**Task objective**
Decide whether each statement agrees with the authors' reply on soil erosion as a natural hazard, answering yes or no and quoting the deciding words of the reply: (a) Anonymous referee #3 found the study interesting. (b) Chang and Zhang (2010) is given as an example of a paper on this topic already published in NHESS. (c) Anonymous referees #1 and #2 shared referee #3's view that the paper falls outside the journal's scope.

**Text shown**
---*---

Interactive comment on “Modelling soil erosion at
European scale: towards harmonization and
reproducibility” by Bosco et al: reply to Anonymous
Referee #3

2, C1786–C1795, 2014


C. Bosco, D. de Rigo, O. Dewitte, J. Poesen, and P. Panagos

We would like here to provide our reply to the observations reported by the Anonymous
referee #3 on our manuscript.
[Comment] – “The study is quite interesting, but it is not in the main scope of NHESS
and should not be included in the journal. Soil erosion is not a natural hazard”.
[Reply] – Soil erosion is widely recognised as a natural hazard (Rawat et al., 2011;
Gares et al., 1994; Mather, 1982). Several papers on this topic have already been
published in NHESS (e.g. Chang and Zhang (2010), Diodato et al. (2009), Anton et
al. (2012)). This is also the opinion of Anonymous referee #1 and #2 who considered
this paper to be ’a substantial contribution to the understanding of natural hazards and
their consequences’. Hence our paper falls within the main scope of NHESS.

---*---

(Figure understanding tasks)
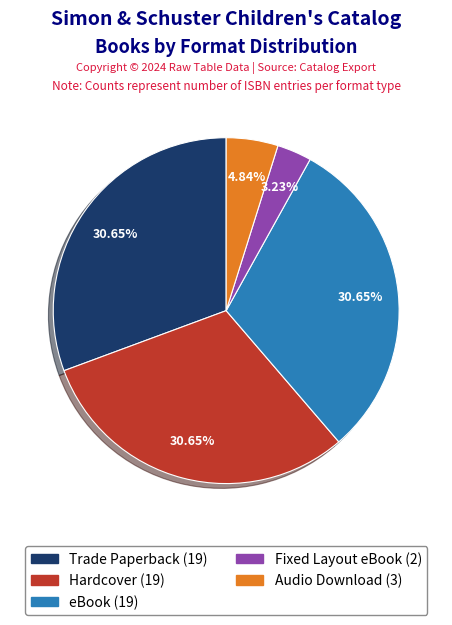

The Audio Download slice represents 5% of the pie. True or false?

True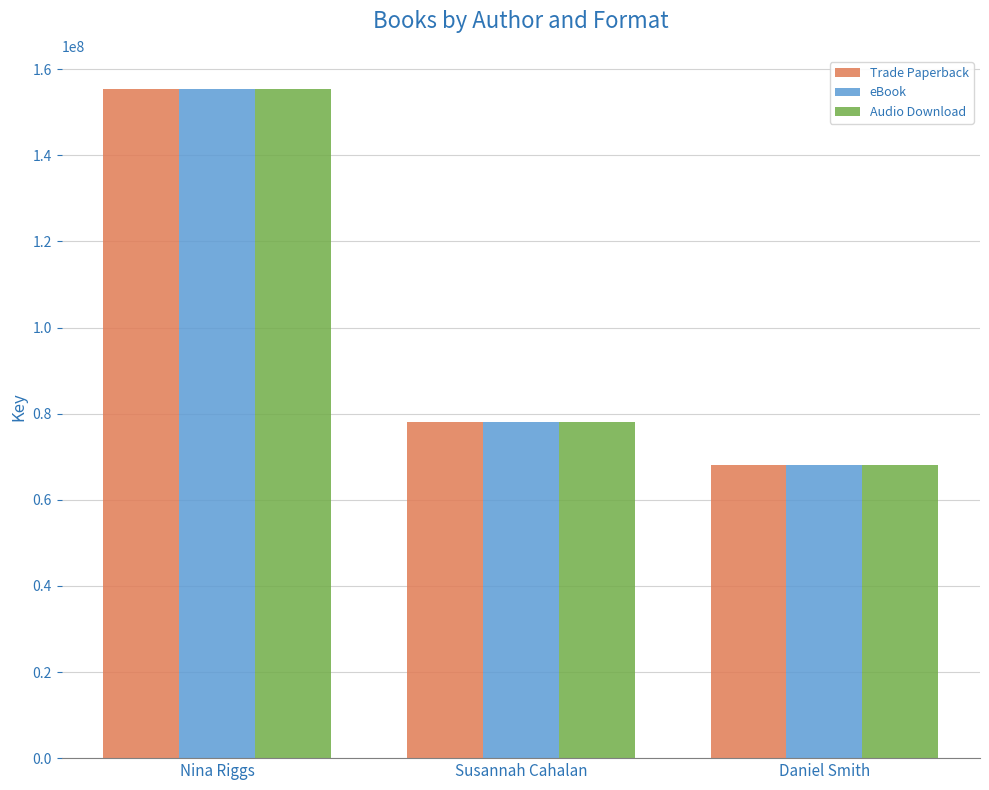

What is the sum of all Trade Paperback values?

301626106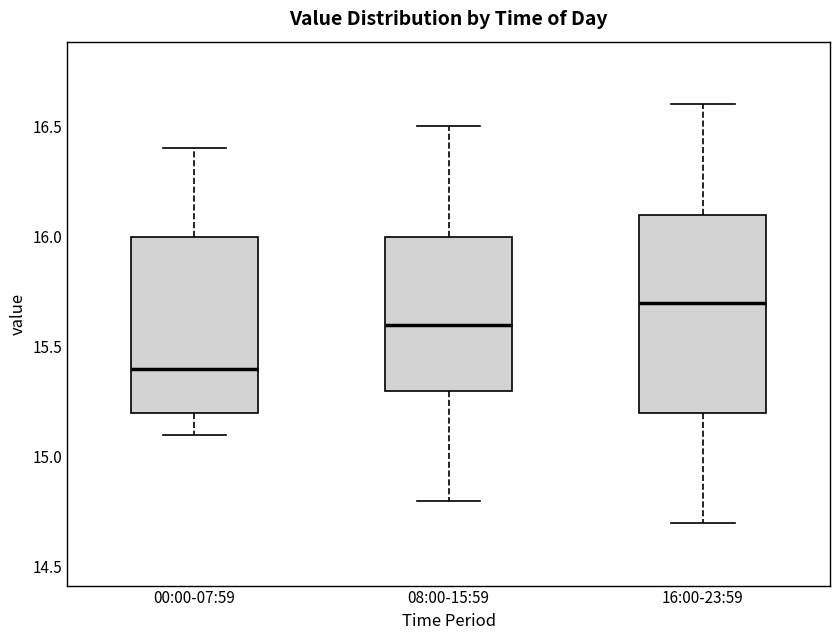

Reading left to right, read every box against the y-axis: the position of its median line, the range the box covers, and the ends of its whiskers. The values are not printed on the chart, so give them approximately, as read against the axis.

00:00-07:59: median 15.4, box 15.2 to 16.0, whiskers 15.1 to 16.4
08:00-15:59: median 15.6, box 15.3 to 16.0, whiskers 14.8 to 16.5
16:00-23:59: median 15.7, box 15.2 to 16.1, whiskers 14.7 to 16.6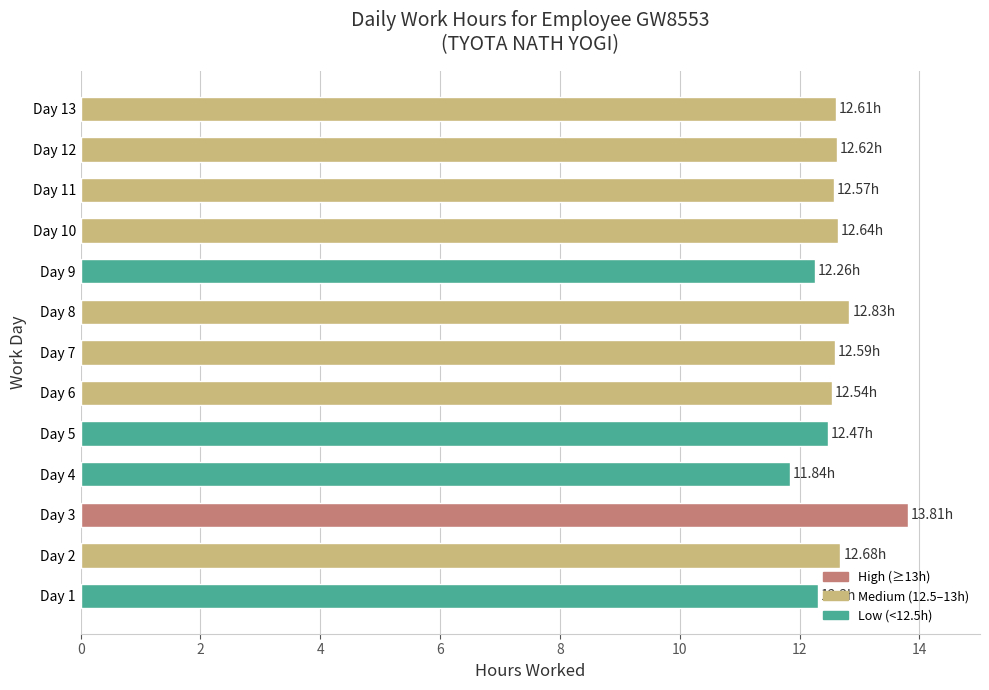

Between Day 8 and Day 4, which is larger?

Day 8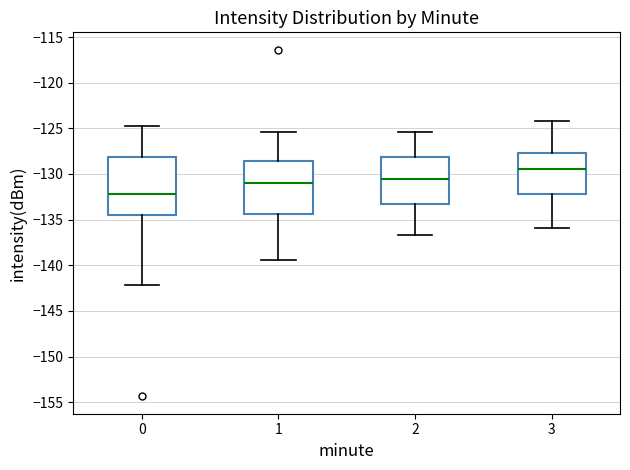

Reading left to right, transcribe this box plot: for each box, give where its median line is, the range the box spans, and where its two whiskers end, as read against the y-axis. The values are not printed on the chart, so give them approximately, as read against the axis.

0: median -132.0, box -134.5 to -128.0, whiskers -142.0 to -125.0
1: median -131.0, box -134.5 to -128.5, whiskers -139.5 to -125.5
2: median -130.5, box -133.5 to -128.0, whiskers -136.5 to -125.5
3: median -129.5, box -132.0 to -127.5, whiskers -136.0 to -124.0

---*---

**Finished exercise**
(a) Yes: "The study is quite interesting"
(b) Yes: "Several papers on this topic have already been published in NHESS (e.g. Chang and Zhang (2010)"
(c) No: "who considered this paper to be ’a substantial contribution to the understanding of natural hazards and their consequences’"